Saved entries:
((

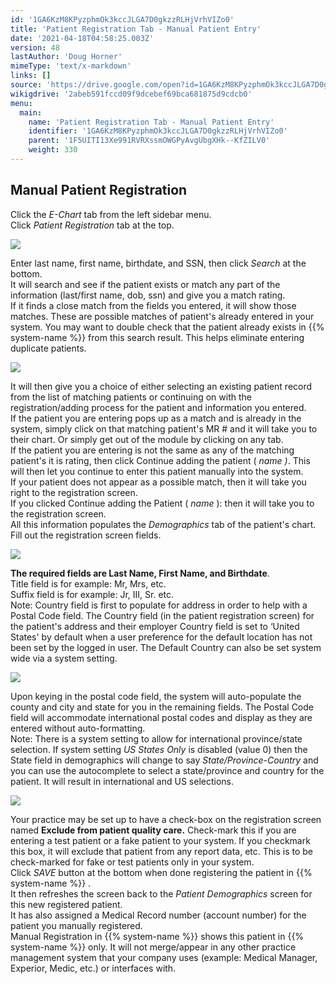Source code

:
 ```yaml
---
id: '1GA6KzM8KPyzphmOk3kccJLGA7D0gkzzRLHjVrhVIZo0'
title: 'Patient Registration Tab - Manual Patient Entry'
date: '2021-04-18T04:58:25.003Z'
version: 48
lastAuthor: 'Doug Horner'
mimeType: 'text/x-markdown'
links: []
source: 'https://drive.google.com/open?id=1GA6KzM8KPyzphmOk3kccJLGA7D0gkzzRLHjVrhVIZo0'
wikigdrive: '2abeb591fccd09f9dcebef69bca681875d9cdcb0'
menu:
  main:
    name: 'Patient Registration Tab - Manual Patient Entry'
    identifier: '1GA6KzM8KPyzphmOk3kccJLGA7D0gkzzRLHjVrhVIZo0'
    parent: '1F5UITI13Xe991RVRXssmOWGPyAvgUbgXHk--KfZILV0'
    weight: 330
---
```

## Manual Patient Registration  
  
Click the *E-Chart* tab from the left sidebar menu.  
Click *Patient Registration* tab at the top.
  
![](../patient-registration-tab-manual-patient-entry.assets/100002010000040200000125D56E1636F0629848.png)  

Enter last name, first name, birthdate, and SSN, then click *Search* at the bottom.  
It will search and see if the patient exists or match any part of the information (last/first name, dob, ssn) and give you a match rating.  
If it finds a close match from the fields you entered, it will show those matches. These are possible matches of patient's already entered in your system. You may want to double check that the patient already exists in {{% system-name %}} from this search result. This helps eliminate entering duplicate patients.
  
![](../patient-registration-tab-manual-patient-entry.assets/1000020100000477000000F5C4F51E7D86CC17DB.png)  

It will then give you a choice of either selecting an existing patient record from the list of matching patients or continuing on with the registration/adding process for the patient and information you entered.  
If the patient you are entering pops up as a match and is already in the system, simply click on that matching patient's MR # and it will take you to their chart. Or simply get out of the module by clicking on any tab.  
If the patient you are entering is not the same as any of the matching patient's it is rating, then click Continue adding the patient ( *name )*. This will then let you continue to enter this patient manually into the system.  
If your patient does not appear as a possible match, then it will take you right to the registration screen.  
If you clicked Continue adding the Patient ( *name* ): then it will take you to the registration screen.  
All this information populates the *Demographics* tab of the patient's chart.  
Fill out the registration screen fields.
  
![](../patient-registration-tab-manual-patient-entry.assets/1000020100000470000001EC19505BA12450EADD.png)  

**The required fields are Last Name, First Name, and Birthdate**.  
Title field is for example: Mr, Mrs, etc.  
Suffix field is for example: Jr, III, Sr. etc.  
Note: Country field is first to populate for address in order to help with a Postal Code field. The Country field (in the patient registration screen) for the patient's address and their employer Country field is set to ‘United States' by default when a user preference for the default location has not been set by the logged in user. The Default Country can also be set system wide via a system setting.
  
![](../patient-registration-tab-manual-patient-entry.assets/10000201000002910000005C3CEB22CC40352E43.png)  

Upon keying in the postal code field, the system will auto-populate the county and city and state for you in the remaining fields. The Postal Code field will accommodate international postal codes and display as they are entered without auto-formatting.  
Note: There is a system setting to allow for international province/state selection. If system setting *US States Only* is disabled (value 0) then the State field in demographics will change to say *State/Province-Country* and you can use the autocomplete to select a state/province and country for the patient. It will result in international and US selections.
  
![](../patient-registration-tab-manual-patient-entry.assets/10000201000001880000006E4F5D04F8CDF74BE3.png)  

Your practice may be set up to have a check-box on the registration screen named **Exclude from patient quality care.** Check-mark this if you are entering a test patient or a fake patient to your system. If you checkmark this box, it will exclude that patient from any report data, etc. This is to be check-marked for fake or test patients only in your system.  
Click *SAVE* button at the bottom when done registering the patient in {{% system-name %}} .  
It then refreshes the screen back to the *Patient Demographics* screen for this new registered patient.  
It has also assigned a Medical Record number (account number) for the patient you manually registered.  
Manual Registration in {{% system-name %}} shows this patient in {{% system-name %}} only. It will not merge/appear in any other practice management system that your company uses (example: Medical Manager, Experior, Medic, etc.) or interfaces with.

))

ACTIVITY: All lines in the data that contain the word "bottom" should be copied.

YOUR SOLUTION:
Enter last name, first name, birthdate, and SSN, then click *Search* at the bottom.  
Click *SAVE* button at the bottom when done registering the patient in {{% system-name %}} .  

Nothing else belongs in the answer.